Top of DATA PROVIDED
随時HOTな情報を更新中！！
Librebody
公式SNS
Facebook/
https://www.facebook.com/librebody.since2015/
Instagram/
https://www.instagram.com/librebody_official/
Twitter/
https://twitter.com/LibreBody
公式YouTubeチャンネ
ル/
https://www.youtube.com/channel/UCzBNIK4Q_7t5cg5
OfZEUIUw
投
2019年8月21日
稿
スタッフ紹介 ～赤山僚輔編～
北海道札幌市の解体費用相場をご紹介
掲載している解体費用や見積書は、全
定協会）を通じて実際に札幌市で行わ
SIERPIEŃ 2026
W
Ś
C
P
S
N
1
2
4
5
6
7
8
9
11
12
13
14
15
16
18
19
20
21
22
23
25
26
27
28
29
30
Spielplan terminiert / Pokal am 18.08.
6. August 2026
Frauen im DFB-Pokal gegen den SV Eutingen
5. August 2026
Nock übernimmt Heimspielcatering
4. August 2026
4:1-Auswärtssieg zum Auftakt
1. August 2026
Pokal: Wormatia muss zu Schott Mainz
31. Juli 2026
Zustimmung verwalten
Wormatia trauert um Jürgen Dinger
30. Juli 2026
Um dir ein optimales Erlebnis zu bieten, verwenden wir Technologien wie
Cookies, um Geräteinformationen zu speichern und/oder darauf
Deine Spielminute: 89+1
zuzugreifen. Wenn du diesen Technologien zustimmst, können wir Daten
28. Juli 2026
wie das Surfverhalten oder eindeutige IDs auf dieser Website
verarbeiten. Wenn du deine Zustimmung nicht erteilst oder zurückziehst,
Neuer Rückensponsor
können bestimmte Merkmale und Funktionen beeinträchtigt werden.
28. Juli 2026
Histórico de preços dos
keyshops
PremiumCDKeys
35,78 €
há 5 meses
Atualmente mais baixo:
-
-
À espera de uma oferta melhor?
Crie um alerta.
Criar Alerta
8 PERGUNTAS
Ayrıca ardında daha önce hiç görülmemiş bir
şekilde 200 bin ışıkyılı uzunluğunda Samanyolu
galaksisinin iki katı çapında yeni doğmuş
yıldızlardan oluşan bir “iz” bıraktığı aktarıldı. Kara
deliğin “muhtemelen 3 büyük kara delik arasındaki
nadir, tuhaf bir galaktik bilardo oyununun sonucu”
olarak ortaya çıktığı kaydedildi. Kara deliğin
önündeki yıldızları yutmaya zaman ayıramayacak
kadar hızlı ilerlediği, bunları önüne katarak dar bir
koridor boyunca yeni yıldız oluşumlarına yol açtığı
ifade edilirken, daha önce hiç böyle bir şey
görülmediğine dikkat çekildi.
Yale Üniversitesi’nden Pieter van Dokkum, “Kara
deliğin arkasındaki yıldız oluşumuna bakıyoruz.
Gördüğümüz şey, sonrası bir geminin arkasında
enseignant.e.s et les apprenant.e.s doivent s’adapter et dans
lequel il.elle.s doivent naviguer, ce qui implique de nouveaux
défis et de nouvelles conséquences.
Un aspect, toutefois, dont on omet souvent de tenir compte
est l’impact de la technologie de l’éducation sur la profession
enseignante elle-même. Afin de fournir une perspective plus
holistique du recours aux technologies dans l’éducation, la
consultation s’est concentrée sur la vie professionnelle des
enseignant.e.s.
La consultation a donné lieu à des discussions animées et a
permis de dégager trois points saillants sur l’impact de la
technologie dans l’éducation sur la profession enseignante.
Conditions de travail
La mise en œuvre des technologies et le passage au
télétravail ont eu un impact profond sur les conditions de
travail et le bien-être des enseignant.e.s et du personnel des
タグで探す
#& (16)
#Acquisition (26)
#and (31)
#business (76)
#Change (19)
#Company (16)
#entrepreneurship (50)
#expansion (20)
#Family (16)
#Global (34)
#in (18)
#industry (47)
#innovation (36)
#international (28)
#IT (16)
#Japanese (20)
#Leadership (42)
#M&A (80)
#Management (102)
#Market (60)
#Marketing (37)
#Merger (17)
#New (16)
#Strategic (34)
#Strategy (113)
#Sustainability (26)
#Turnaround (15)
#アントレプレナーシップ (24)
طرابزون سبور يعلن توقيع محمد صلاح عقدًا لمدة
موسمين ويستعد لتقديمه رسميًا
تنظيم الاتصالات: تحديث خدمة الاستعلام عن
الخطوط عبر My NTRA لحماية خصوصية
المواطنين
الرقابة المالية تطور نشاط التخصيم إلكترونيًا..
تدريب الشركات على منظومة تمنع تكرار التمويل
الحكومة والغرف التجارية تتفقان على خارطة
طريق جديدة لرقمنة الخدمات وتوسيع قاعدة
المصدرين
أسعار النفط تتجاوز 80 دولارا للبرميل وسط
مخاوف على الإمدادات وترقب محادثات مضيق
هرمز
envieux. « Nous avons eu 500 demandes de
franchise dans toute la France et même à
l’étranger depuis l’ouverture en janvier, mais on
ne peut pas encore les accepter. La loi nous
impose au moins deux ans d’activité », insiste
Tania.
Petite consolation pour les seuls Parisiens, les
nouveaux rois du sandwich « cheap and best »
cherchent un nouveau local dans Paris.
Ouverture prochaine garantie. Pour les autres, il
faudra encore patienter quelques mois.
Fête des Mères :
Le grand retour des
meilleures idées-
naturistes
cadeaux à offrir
Bottom of DATA PROVIDED
Top of DATA PROVIDED
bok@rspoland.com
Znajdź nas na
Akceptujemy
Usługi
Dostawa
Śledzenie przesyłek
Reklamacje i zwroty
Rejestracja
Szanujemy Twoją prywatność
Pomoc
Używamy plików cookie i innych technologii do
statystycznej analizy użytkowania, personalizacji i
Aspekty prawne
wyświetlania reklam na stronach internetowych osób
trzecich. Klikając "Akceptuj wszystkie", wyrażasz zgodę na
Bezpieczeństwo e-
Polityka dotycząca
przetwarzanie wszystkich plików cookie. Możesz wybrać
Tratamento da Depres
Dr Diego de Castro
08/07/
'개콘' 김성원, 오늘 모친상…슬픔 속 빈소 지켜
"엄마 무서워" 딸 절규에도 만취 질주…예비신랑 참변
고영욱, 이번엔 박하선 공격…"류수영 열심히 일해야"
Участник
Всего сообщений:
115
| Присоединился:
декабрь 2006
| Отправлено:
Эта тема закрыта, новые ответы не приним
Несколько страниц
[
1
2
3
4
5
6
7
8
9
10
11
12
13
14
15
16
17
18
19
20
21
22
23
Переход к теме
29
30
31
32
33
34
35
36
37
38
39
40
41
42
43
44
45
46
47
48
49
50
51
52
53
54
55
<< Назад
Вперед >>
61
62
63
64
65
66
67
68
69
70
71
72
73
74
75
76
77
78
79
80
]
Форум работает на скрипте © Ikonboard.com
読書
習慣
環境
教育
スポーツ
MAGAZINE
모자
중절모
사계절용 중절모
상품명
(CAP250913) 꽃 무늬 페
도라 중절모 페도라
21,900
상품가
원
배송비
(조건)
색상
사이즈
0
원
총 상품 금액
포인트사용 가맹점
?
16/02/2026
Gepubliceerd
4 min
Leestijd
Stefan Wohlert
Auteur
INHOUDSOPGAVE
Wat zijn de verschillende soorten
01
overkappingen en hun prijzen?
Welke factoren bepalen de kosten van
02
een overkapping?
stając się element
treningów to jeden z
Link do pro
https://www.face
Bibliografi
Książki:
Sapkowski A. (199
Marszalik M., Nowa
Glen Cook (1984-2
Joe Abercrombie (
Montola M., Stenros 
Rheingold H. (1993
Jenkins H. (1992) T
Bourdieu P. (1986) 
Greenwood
Bottom of DATA PROVIDED
**WHAT THE EXERCISE ASKS:**
Repeat the records word for word, from the line containing "随時HOTな情報を更新中！！" up to and including the line containing "https://www.youtube.com/channel/UCzBNIK4Q_7t5cg5".

**RESULT FOR THIS TASK:**
随時HOTな情報を更新中！！
Librebody
公式SNS
Facebook/
https://www.facebook.com/librebody.since2015/
Instagram/
https://www.instagram.com/librebody_official/
Twitter/
https://twitter.com/LibreBody
公式YouTubeチャンネ
ル/
https://www.youtube.com/channel/UCzBNIK4Q_7t5cg5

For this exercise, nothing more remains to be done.